In August 2025, the research paper titled “OMR-Net+: a frequency-aware feature refinement and entropy modeling method for efficient screen content image compression”, co-authored by the project participants – Prof. Hui Yuan, Dr Xin Lu, and others from Shandong University, in collaboration with Prof. Junyan Huo from Xidian University, China, was accepted for publication in IEEE Signal Processing Letters.

This paper focuses on Screen content image (SCI) compression, addressing two key issues that the existing learned image compression methods are facing: 1) insufficient frequency-aware processing, and 2) suboptimal entropy modelling for mixed-frequency components. we propose OMR-Net+ (Figure 1), a novel SCI compression method that incorporates frequency-aware feature characteristics, including a frequency-aware refinement network (FARN) and a frequency-aware entropy model (FAEM). The proposed FARN uses an invertible neural network to preserve critical high-frequency details and a transformer-based model to reduce redundancy in low-frequency features. Additionally, the proposed FAEM provides tailored conditional probability estimation based on a parallel context model for high- and low-frequency features, respectively, to improve both coding performance and computational efficiency.

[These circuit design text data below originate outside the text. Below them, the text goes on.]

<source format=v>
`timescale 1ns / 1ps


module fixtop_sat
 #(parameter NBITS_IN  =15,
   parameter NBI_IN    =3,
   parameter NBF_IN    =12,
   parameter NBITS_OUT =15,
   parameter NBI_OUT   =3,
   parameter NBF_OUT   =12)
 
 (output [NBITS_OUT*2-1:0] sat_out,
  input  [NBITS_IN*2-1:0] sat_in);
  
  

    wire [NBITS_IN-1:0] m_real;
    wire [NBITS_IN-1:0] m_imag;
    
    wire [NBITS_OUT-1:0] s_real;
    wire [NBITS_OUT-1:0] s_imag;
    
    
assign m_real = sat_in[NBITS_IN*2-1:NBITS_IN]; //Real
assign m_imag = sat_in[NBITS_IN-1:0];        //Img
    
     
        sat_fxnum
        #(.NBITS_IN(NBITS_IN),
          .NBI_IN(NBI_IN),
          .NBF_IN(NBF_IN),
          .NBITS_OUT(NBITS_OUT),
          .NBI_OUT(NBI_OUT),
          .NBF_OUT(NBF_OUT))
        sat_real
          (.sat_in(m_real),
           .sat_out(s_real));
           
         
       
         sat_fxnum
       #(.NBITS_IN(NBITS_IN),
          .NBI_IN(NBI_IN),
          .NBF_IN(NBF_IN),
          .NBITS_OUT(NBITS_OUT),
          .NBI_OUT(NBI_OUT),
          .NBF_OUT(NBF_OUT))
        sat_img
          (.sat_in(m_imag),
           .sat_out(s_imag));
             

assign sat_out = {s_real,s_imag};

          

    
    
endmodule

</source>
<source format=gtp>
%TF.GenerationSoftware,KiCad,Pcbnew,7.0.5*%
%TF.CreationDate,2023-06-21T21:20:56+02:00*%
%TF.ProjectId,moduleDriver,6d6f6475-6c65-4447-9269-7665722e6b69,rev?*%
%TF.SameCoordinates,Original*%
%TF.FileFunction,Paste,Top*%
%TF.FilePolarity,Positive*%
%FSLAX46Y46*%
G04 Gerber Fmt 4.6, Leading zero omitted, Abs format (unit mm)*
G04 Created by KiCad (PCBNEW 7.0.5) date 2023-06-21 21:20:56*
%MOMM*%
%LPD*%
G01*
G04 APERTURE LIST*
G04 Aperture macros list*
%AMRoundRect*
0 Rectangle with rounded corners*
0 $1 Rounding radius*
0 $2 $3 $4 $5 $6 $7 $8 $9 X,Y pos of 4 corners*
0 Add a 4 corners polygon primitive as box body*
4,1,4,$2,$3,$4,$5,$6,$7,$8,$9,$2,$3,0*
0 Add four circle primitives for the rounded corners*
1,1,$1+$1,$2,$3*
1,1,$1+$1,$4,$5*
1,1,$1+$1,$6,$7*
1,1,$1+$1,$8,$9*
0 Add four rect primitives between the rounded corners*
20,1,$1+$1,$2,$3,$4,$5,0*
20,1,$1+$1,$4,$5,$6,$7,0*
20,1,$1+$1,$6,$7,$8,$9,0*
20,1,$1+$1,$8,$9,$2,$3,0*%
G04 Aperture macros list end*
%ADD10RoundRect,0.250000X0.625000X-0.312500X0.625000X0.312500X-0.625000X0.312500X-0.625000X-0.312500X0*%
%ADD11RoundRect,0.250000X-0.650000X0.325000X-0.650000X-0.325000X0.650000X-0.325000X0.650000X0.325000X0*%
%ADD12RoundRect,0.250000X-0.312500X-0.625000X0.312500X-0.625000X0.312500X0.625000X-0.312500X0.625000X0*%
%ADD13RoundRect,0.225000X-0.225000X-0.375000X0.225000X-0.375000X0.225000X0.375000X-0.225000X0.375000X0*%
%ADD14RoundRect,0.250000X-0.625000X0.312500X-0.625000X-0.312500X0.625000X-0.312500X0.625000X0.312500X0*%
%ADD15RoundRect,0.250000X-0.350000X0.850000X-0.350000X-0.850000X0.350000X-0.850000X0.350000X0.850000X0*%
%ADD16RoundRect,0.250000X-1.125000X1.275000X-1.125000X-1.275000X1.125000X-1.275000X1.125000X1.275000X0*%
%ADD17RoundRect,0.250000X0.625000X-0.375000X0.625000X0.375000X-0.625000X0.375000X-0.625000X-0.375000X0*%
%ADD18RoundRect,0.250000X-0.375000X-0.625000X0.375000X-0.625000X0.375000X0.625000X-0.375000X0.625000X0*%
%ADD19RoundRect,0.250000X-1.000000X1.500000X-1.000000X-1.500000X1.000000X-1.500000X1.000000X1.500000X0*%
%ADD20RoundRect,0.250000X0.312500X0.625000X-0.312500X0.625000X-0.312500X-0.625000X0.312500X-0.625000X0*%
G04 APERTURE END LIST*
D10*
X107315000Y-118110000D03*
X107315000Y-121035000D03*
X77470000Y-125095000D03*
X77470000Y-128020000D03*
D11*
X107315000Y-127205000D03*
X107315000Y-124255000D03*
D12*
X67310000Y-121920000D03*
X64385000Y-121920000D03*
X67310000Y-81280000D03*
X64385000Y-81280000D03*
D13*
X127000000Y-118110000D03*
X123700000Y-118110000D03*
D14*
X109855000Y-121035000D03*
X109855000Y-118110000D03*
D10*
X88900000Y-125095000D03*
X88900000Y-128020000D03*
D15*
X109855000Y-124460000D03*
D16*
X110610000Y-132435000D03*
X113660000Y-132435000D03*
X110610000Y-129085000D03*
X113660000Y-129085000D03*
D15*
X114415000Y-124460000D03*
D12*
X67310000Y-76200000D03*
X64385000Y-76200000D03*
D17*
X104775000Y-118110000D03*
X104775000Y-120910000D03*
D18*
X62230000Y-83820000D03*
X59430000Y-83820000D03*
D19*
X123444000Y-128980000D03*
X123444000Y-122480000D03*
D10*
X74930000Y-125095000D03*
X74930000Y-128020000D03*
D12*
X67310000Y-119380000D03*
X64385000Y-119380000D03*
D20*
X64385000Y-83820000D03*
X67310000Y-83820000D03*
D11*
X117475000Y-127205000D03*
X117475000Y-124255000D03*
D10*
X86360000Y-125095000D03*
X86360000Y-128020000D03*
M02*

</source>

Figure 1: (a) The architecture of the proposed OMR-Net+ model, (b) Swin-transformer block consisting of window-based multi-head self-attention (W-MSA) and the shifted window-based self attention (SW-MSA). Q denotes quantisation, AE and AD denote arithmetic encoding and arithmetic decoding, respectively.

Experimental results show that OMR-Net+ significantly outperforms the state-of-the-art methods in rate-distortion performance, demonstrating its potential for efficient SCI compression. Specifically, We compared the proposed OMR-Net+ with H.266/VVC (VTM19.0), H.266/VVC-SCC [1], and state-of-the-art LIC methods implemented with CompressAI [2], including OMRNet [3], Cheng et al. [4], Mbt2018 [5], Bmshj2018 [6], and Wang et al. [7]. As shown in Figure 2 and Figure 3, OMR-Net+ outperforms other LIC methods. Compared to H.266/VVC, OMR-Net+ achieves superior performance on the SIQAD but underperforms on SCID, indicating that OMR-Net+ is particularly effective for SCI rich in text and graphical elements, as seen in SIQAD.

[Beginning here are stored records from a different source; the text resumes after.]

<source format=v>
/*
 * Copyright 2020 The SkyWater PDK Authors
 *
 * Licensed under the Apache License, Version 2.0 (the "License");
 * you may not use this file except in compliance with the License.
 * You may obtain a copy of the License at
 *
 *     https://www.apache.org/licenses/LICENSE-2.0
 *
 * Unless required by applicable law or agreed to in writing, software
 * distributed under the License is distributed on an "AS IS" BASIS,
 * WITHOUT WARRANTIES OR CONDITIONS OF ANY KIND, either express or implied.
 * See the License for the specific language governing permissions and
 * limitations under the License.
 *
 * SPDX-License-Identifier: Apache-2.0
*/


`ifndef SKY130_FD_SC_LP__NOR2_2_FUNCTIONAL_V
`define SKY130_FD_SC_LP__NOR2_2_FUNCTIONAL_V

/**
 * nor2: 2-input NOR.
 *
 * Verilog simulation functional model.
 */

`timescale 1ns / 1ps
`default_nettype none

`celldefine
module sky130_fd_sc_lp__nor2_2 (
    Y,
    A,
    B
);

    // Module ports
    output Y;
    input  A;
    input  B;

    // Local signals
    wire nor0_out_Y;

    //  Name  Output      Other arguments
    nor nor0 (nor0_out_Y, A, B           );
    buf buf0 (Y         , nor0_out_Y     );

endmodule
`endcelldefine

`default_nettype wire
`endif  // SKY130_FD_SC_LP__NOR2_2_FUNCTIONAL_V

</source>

Figure 2: RD Performance averaged on (a) SCID and (b) SIQAD datasets with MSE-based optimisation.
Figure 3: The average BD-rate (%) and complexity, with the ‘bmshj2018’ model as the anchor

Reference:
[1] B. Bross et al., “Overview of the versatile video coding (VVC) standard and its applications,” IEEE Trans. Circuits Syst. Video Technol., vol. 31, no. 10, pp. 3736–3764, Oct. 2021.
[2] J. Bégaint, F. Racapé, S. Feltman, and A. Pushparaja, “CompressAI: a pytorch library and evaluation platform for end-to-end compression research,” 2020. [Online]. Available: https://github.com/InterDigitalInc/CompressAI/
[3] S. Jiang, T. Ren, C. Fu, S. Li, and H. Yuan, “OMR-Net: a two-stage octave multi-scale residual network for screen content image compression,” IEEE Signal Process. Lett., vol. 31, pp. 1800–1804, 2024.
[4] Z. Cheng, H. Sun, M. Takeuchi, and J. Katto, “Learned image compression with discretized Gaussian mixture likelihoods and attention modules,” in Proc. IEEE/CVF Conf. Comput. Vis. Pattern Recognit., 2020, pp. 7939–7948.
[5] D. Minnen, J. Ballé, and G. D. Toderici, “Joint autoregressive and hierarchical priors for learned image compression,” in Proc. Adv. Neural Inf. Process. Syst., 2018, vol. 31, pp. 10794–10803.
[6] J. Ballé, D. Minnen, S. Singh, S. J. Hwang, and N. Johnston, “Variational image compression with a scale hyperprior,” in Proc. Int. Conf. Learn. Representations, 2018, pp. 1–13.
[7] M. Wang et al., “Transform skip inspired end-to-end compression for screen content image,” in Proc. IEEE Int. Conf. Image Process., 2022, pp. 3848–3852.